Reprint all records below exactly. No images.

=== Begin Enclosure ===

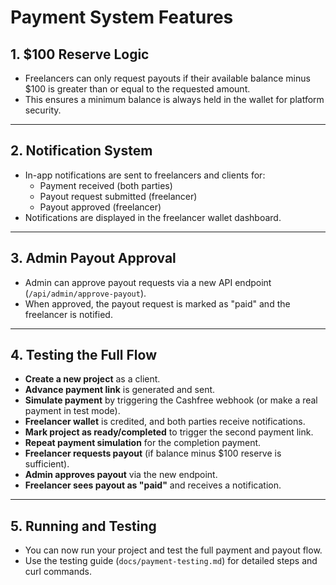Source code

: # Payment System Features

## 1. $100 Reserve Logic
- Freelancers can only request payouts if their available balance minus $100 is greater than or equal to the requested amount.
- This ensures a minimum balance is always held in the wallet for platform security.

---

## 2. Notification System
- In-app notifications are sent to freelancers and clients for:
  - Payment received (both parties)
  - Payout request submitted (freelancer)
  - Payout approved (freelancer)
- Notifications are displayed in the freelancer wallet dashboard.

---

## 3. Admin Payout Approval
- Admin can approve payout requests via a new API endpoint (`/api/admin/approve-payout`).
- When approved, the payout request is marked as "paid" and the freelancer is notified.

---

## 4. Testing the Full Flow
- **Create a new project** as a client.
- **Advance payment link** is generated and sent.
- **Simulate payment** by triggering the Cashfree webhook (or make a real payment in test mode).
- **Freelancer wallet** is credited, and both parties receive notifications.
- **Mark project as ready/completed** to trigger the second payment link.
- **Repeat payment simulation** for the completion payment.
- **Freelancer requests payout** (if balance minus $100 reserve is sufficient).
- **Admin approves payout** via the new endpoint.
- **Freelancer sees payout as "paid"** and receives a notification.

---

## 5. Running and Testing
- You can now run your project and test the full payment and payout flow.
- Use the testing guide (`docs/payment-testing.md`) for detailed steps and curl commands.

=== End Enclosure ===

■ Answer to this task ■
Source code

: # Payment System Features

## 1. $100 Reserve Logic
- Freelancers can only request payouts if their available balance minus $100 is greater than or equal to the requested amount.
- This ensures a minimum balance is always held in the wallet for platform security.

---

## 2. Notification System
- In-app notifications are sent to freelancers and clients for:
  - Payment received (both parties)
  - Payout request submitted (freelancer)
  - Payout approved (freelancer)
- Notifications are displayed in the freelancer wallet dashboard.

---

## 3. Admin Payout Approval
- Admin can approve payout requests via a new API endpoint (`/api/admin/approve-payout`).
- When approved, the payout request is marked as "paid" and the freelancer is notified.

---

## 4. Testing the Full Flow
- **Create a new project** as a client.
- **Advance payment link** is generated and sent.
- **Simulate payment** by triggering the Cashfree webhook (or make a real payment in test mode).
- **Freelancer wallet** is credited, and both parties receive notifications.
- **Mark project as ready/completed** to trigger the second payment link.
- **Repeat payment simulation** for the completion payment.
- **Freelancer requests payout** (if balance minus $100 reserve is sufficient).
- **Admin approves payout** via the new endpoint.
- **Freelancer sees payout as "paid"** and receives a notification.

---

## 5. Running and Testing
- You can now run your project and test the full payment and payout flow.
- Use the testing guide (`docs/payment-testing.md`) for detailed steps and curl commands.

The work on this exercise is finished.